[Given information]

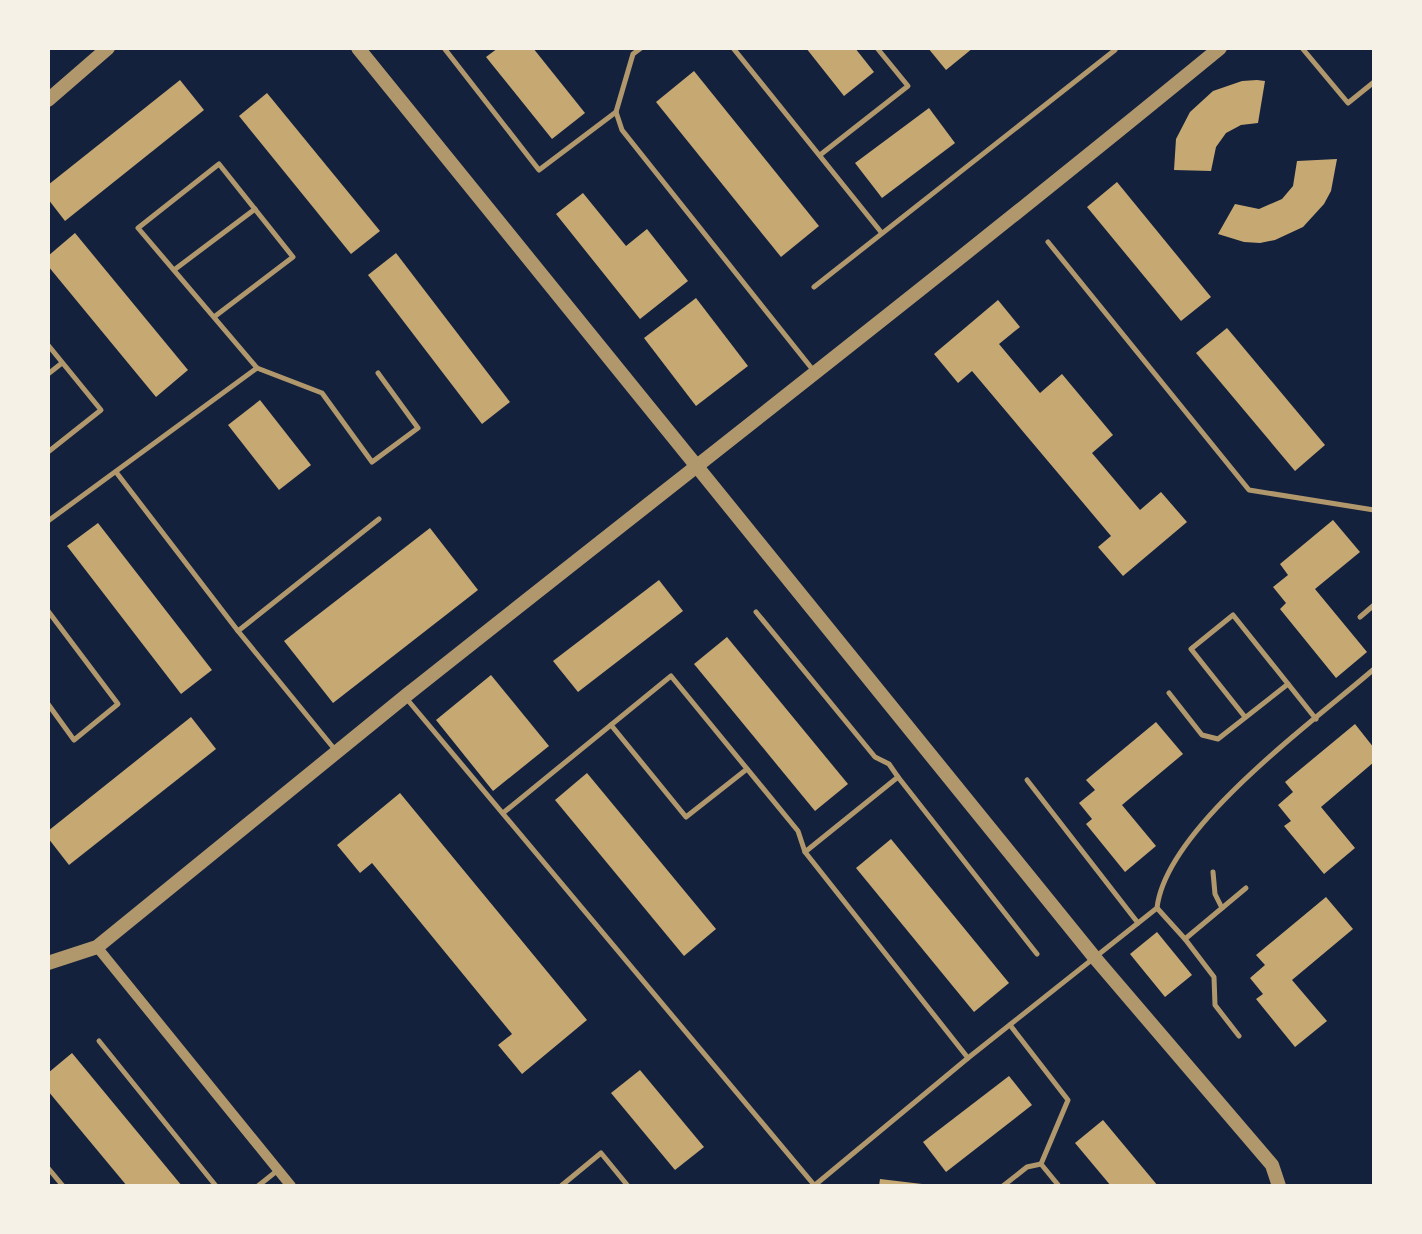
<svg xmlns="http://www.w3.org/2000/svg" width="1422" height="1234" font-family="Literata,serif">
  <style>
    .building { fill: #c6a872 }
    .lines { fill: none; stroke-linecap: round; stroke-linejoin: round }
    .service { stroke: #b1986c; stroke-width: 5 }
    .minor { stroke: #b1986c; stroke-width: 10 }
    .tertiary { stroke: #b1986c; stroke-width: 14 }
  </style>
  <rect width="100%" height="100%" fill="#14213d"/>
  <g class="building">
    <polygon points="498,48 533,48 585,113 552,139 486,57"/>
    <polygon points="806,48 855,48 874,72 844,96"/>
    <polygon points="928,48 973,48 946,70"/>
    <polygon points="694,71 819,226 781,257 656,102"/>
    <polygon points="180,80 204,110 65,221 48,199 48,185"/>
    <polygon points="1257,80 1265,81 1258,123 1241,125 1226,133 1216,147 1211,171 1174,170 1176,139 1190,112 1213,91 1242,81"/>
    <polygon points="267,93 380,231 351,254 239,116"/>
    <polygon points="929,108 955,143 882,198 855,163"/>
    <polygon points="1337,159 1331,191 1324,204 1303,227 1275,240 1260,243 1244,242 1218,234 1235,204 1259,209 1282,199 1293,186 1297,161"/>
    <polygon points="1117,182 1211,297 1181,321 1087,207"/>
    <polygon points="583,193 626,246 647,229 688,281 640,319 556,214"/>
    <polygon points="75,233 188,370 156,397 48,266 48,256"/>
    <polygon points="396,253 510,402 482,424 368,275"/>
    <polygon points="696,298 748,366 696,406 644,338"/>
    <polygon points="998,300 1020,327 999,344 1040,393 1062,374 1113,435 1092,453 1140,510 1161,492 1187,522 1123,576 1098,547 1111,536 972,371 958,383 934,354"/>
    <polygon points="1227,328 1325,445 1295,471 1196,353"/>
    <polygon points="260,400 311,465 279,490 228,425"/>
    <polygon points="1333,520 1360,552 1315,589 1367,652 1336,678 1280,609 1286,603 1273,587 1288,575 1280,564"/>
    <polygon points="98,523 212,670 181,694 67,546"/>
    <polygon points="430,528 478,590 333,703 284,641"/>
    <polygon points="659,580 683,611 578,692 553,661"/>
    <polygon points="727,637 848,784 815,811 694,664"/>
    <polygon points="491,675 549,746 493,791 436,720"/>
    <polygon points="191,717 216,749 69,865 48,838 48,831"/>
    <polygon points="1156,722 1183,754 1122,805 1156,846 1125,872 1086,824 1092,819 1079,803 1095,790 1086,780"/>
    <polygon points="1355,724 1374,748 1374,762 1321,807 1355,848 1324,874 1284,826 1291,821 1278,805 1293,792 1285,782"/>
    <polygon points="587,773 716,929 684,956 555,800"/>
    <polygon points="400,793 587,1020 522,1074 498,1045 512,1034 372,863 360,873 337,845"/>
    <polygon points="891,839 1009,983 974,1012 856,868"/>
    <polygon points="1326,897 1353,929 1292,980 1327,1021 1295,1047 1256,999 1263,994 1250,978 1265,965 1256,955"/>
    <polygon points="1157,932 1192,975 1165,997 1130,954"/>
    <polygon points="72,1053 182,1186 127,1186 48,1091 48,1073"/>
    <polygon points="640,1070 704,1147 675,1170 611,1093"/>
    <polygon points="1009,1076 1032,1105 946,1172 923,1142"/>
    <polygon points="1103,1120 1158,1186 1111,1186 1075,1143"/>
    <polygon points="880,1179 922,1184 922,1186 879,1186"/>
  </g>
  <g class="lines">
    <g class="service">
      <polyline points="444,48 539,170 616,112"/>
      <polyline points="641,48 633,54 616,112 622,130 813,370"/>
      <polyline points="733,48 881,232"/>
      <polyline points="1302,48 1348,103 1374,82"/>
      <polyline points="820,155 908,86 877,48"/>
      <polyline points="1048,242 1249,490 1374,510"/>
      <polyline points="174,270 255,209"/>
      <polyline points="814,287 1115,50 1113,48"/>
      <polyline points="214,317 293,257 219,164 138,228 257,368 322,393 372,462 418,428 378,373"/>
      <polyline points="48,345 101,410 48,452"/>
      <polyline points="48,374 62,363"/>
      <polyline points="116,472 238,631"/>
      <polyline points="48,521 257,368"/>
      <polyline points="48,611 118,704 74,740 48,704"/>
      <polyline points="756,612 875,757 889,764 898,777"/>
      <polyline points="1360,617 1374,605"/>
      <polyline points="1169,693 1202,735 1218,739 1288,684"/>
      <polyline points="406,698 815,1186"/>
      <polyline points="1245,717 1191,649 1233,615 1316,719"/>
      <polyline points="611,725 686,817 747,769"/>
      <polyline points="336,751 238,631 379,519"/>
      <polyline points="1027,780 1138,923"/>
      <path d="M503 813 671 676 798 831 805 852 968 1058 1157 908C1166 828 1313 722 1374 669"/>
      <polyline points="805,852 898,777 1037,954"/>
      <polyline points="1213,872 1215,894 1222,908"/>
      <polyline points="1157,908 1185,939 1246,888"/>
      <polyline points="1185,939 1214,977 1215,1005 1239,1036"/>
      <polyline points="1010,1025 1068,1100 1041,1164 1059,1186"/>
      <polyline points="99,1041 216,1186"/>
      <polyline points="48,1168 63,1186"/>
      <polyline points="815,1185 968,1058"/>
      <polyline points="258,1186 278,1170"/>
      <polyline points="561,1186 601,1153 628,1186"/>
      <polyline points="1003,1186 1027,1167 1041,1164"/>
    </g>
    <polyline class="minor" points="97,947 291,1186"/>
    <g class="tertiary">
      <polyline points="358,48 1095,958 1272,1165 1279,1186"/>
      <polyline points="48,100 108,48"/>
      <path d="M48 963 97 947C201 863 304 778 408 694 679 479 953 267 1220 48"/>
    </g>
  </g>
  <rect width="1422" height="1234" fill="none" stroke="#f6f1e7" stroke-width="100"/>
</svg>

[/Given information]

### Problem description
Which of the lines above hold the word "minor"? Copy each one.

### Reply to the task
    .minor { stroke: #b1986c; stroke-width: 10 }
    <polyline class="minor" points="97,947 291,1186"/>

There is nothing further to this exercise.